Hemen bütün beldelerde Ziraat Bankası ve ATM’leri var. Emeklisi çok olan Yarbaşı’nda da bir ATM vardı. İnsanlar istedikleri zaman paralarını bankaya gitmeden çekiyordu. Bu yıllardır böyleydi.

Ne mi oldu? Yarbaşı Belediye Başkanı Mustafa Kaynar, ATM’nin bulunduğu yerde düzenleme yaparken, ATM’nin geçici olarak yerinin değiştirilmesini istedi. Banka yetkilileri de, “Siz çalışmanızı bitirene kadar biz ATM’yi daha güvenli bir yere götürelim. İşiniz bitince de gelip aynı yere yerleştiririz” dediler.

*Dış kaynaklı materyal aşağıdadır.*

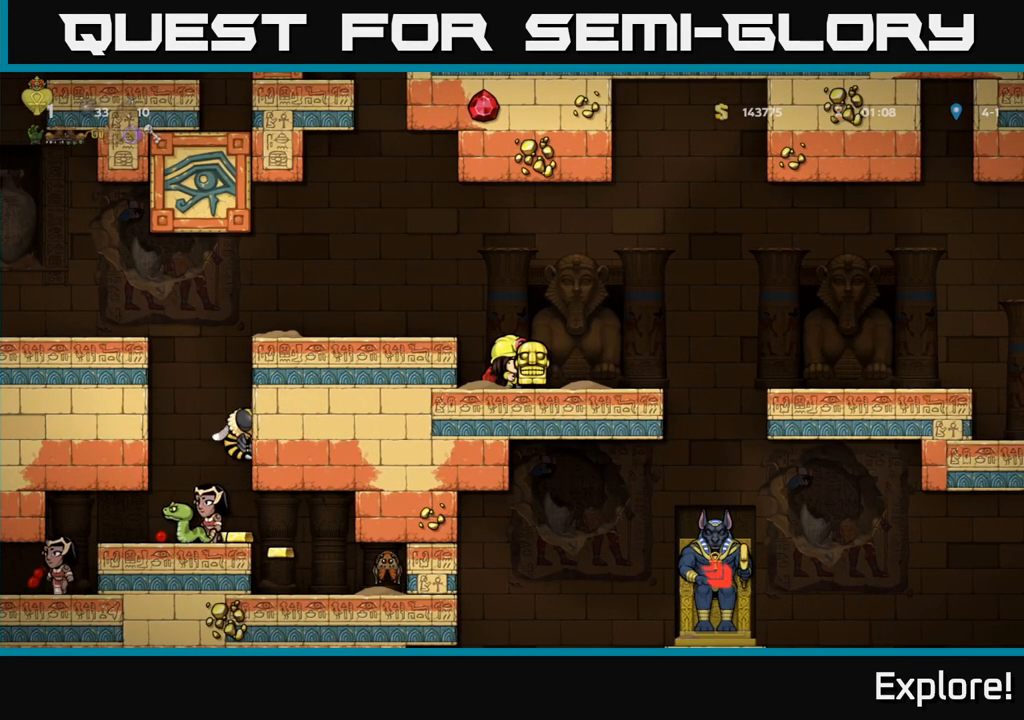
{"buttons": [], "left_stick": "center", "right_stick": "center", "events": []}
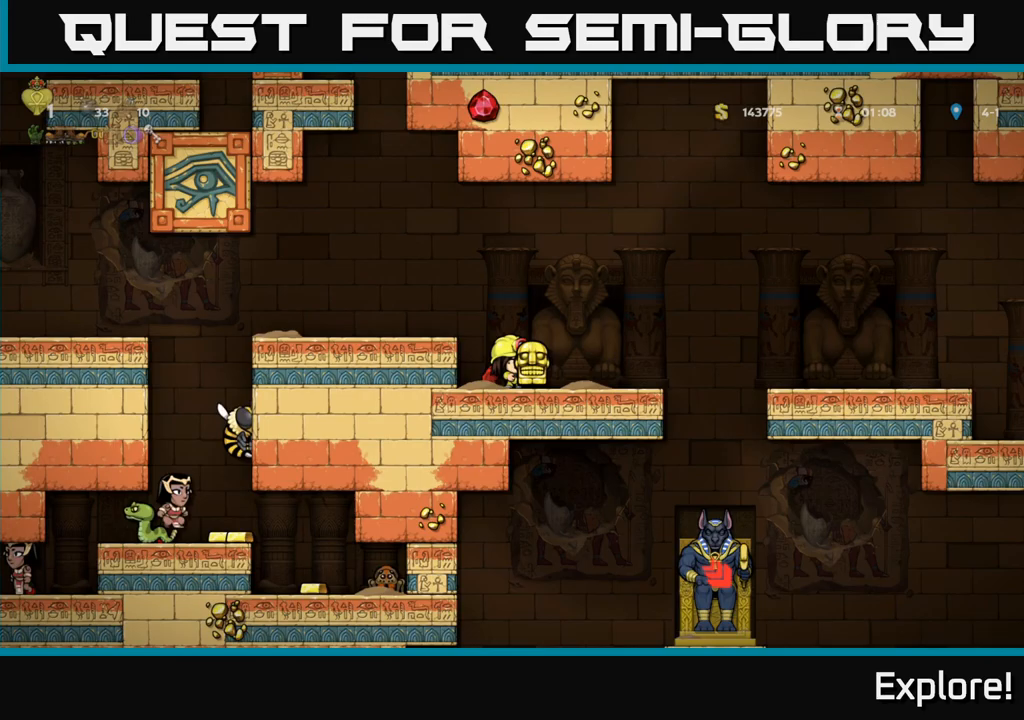
{"buttons": [], "left_stick": "center", "right_stick": "center", "events": []}
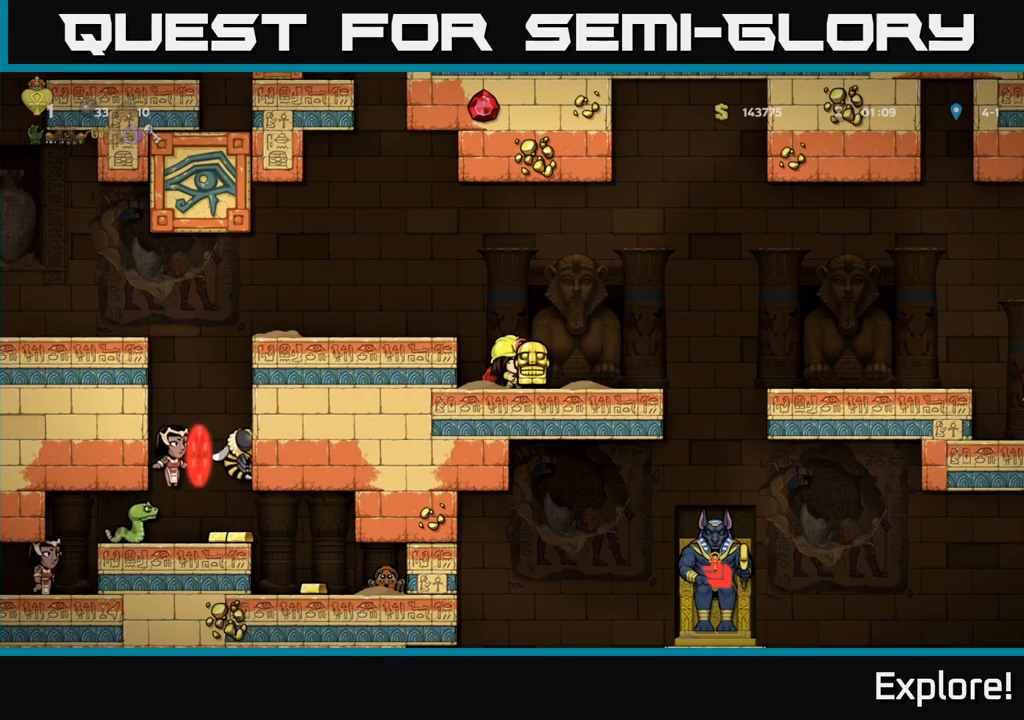
{"buttons": [], "left_stick": "center", "right_stick": "center", "events": [[83, "DPAD_RIGHT", "down"], [250, "DPAD_RIGHT", "up"]]}
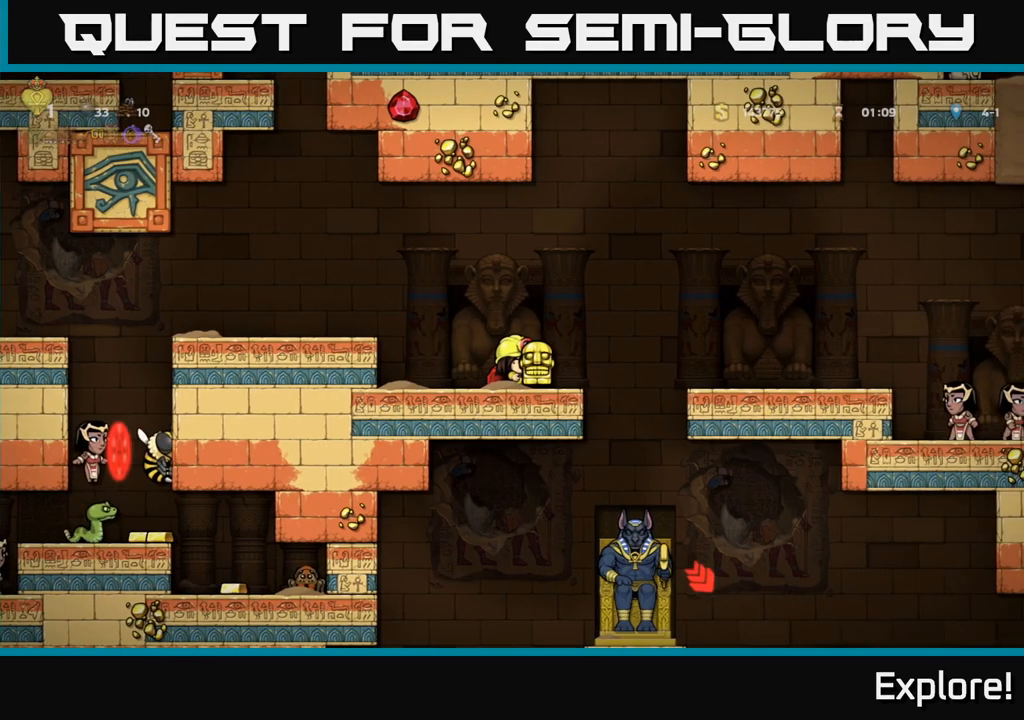
{"buttons": [], "left_stick": "center", "right_stick": "center", "events": []}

Otobüs terminali çalışması tamamlandı. Sıra ATM’nin yerleştirilmesine geldi. Başkan, banka yetkililerine gitti, “ATM’nin yerine konulmasını” rica etti. Ancak, kendisine verilen cevap, “Siz bir milletvekilinden referans getirin” oldu. Başkan çok üzüldü. Bu konuda üç kez banka müdürlüğüne dilekçe yazdı ama değişen bir şey olmadı. Beldenin üç muhtarı ATM için bankaya dilekçe yazdı. Yine değişen bir şey yok. Vatandaşlar toplu ve ferdi dilekçeler verdi ama yine ATM yerine konulmadı.

Şimdi beldede, “CHP geldi ATM gitti” diyorlar. Orada bulunan insanlara bu kadar eziyet etmeye kimin hakkı var? Eğer, iddia edildiği gibi AKP Milletvekili bu çalışmaları engelliyorsa yazık. Engellemiyorsa, hemşerilerinin daha temiz ve sağlıklı su içebilmeleri için boru alınmasında da,  paralarını çekebilmeleri için ATM’nin de bir an önce yerine konulması için de uğraşmalı, sonuç almalı.

Bir beldeden, siyasetin neler yaptığına ilişkin iki örnek verdim. Daha yetmez mi?

--------------

ATLAS YARDIM DERNEĞİ

Atlas Yardım Derneği İstanbul’da günde 250 aileye yemek dağıtıyor. Yemek malzemelerini hayırseverler gönderiyor, gönüllü hanımlar da onları pişiriyor. Ancak hayat pahalılığı arttıkça yemek yardımı isteyenlerin sayısı da artıyor. Sizin de yardımınız olursa Atlas Yardım Derneği’yle 0555 7228189 numaralı telefonla bağlantı kurabilirsiniz.

Yoksul insanları kara kışa hazırlamaya çalışan dernek, tamamen bağışlarla, gönüllülerle ayakta duruyor. İnançlı, halka hizmet için hevesli kadro, zor durumdaki esnafın bile imdadına yetişiyor.

Atlas Yardım Derneği, Ankara Yenimahalle Ragıp Tüzün Parkı’nda kooperatiflerin ürünlerini satmasına aracı oldu. Atlas Yardım Derneği Başkanı Ferda Altıntaş’ı da, Olcay Kete’yi de, CHP Milletvekili Ali Keven’i de, Çayıralan Belediye Başkanı Ömer Codar’ı da hemşeri kooperatiflerin başında gördüm. Kooperatif ürünleri 24 Kasım’a kadar satışta.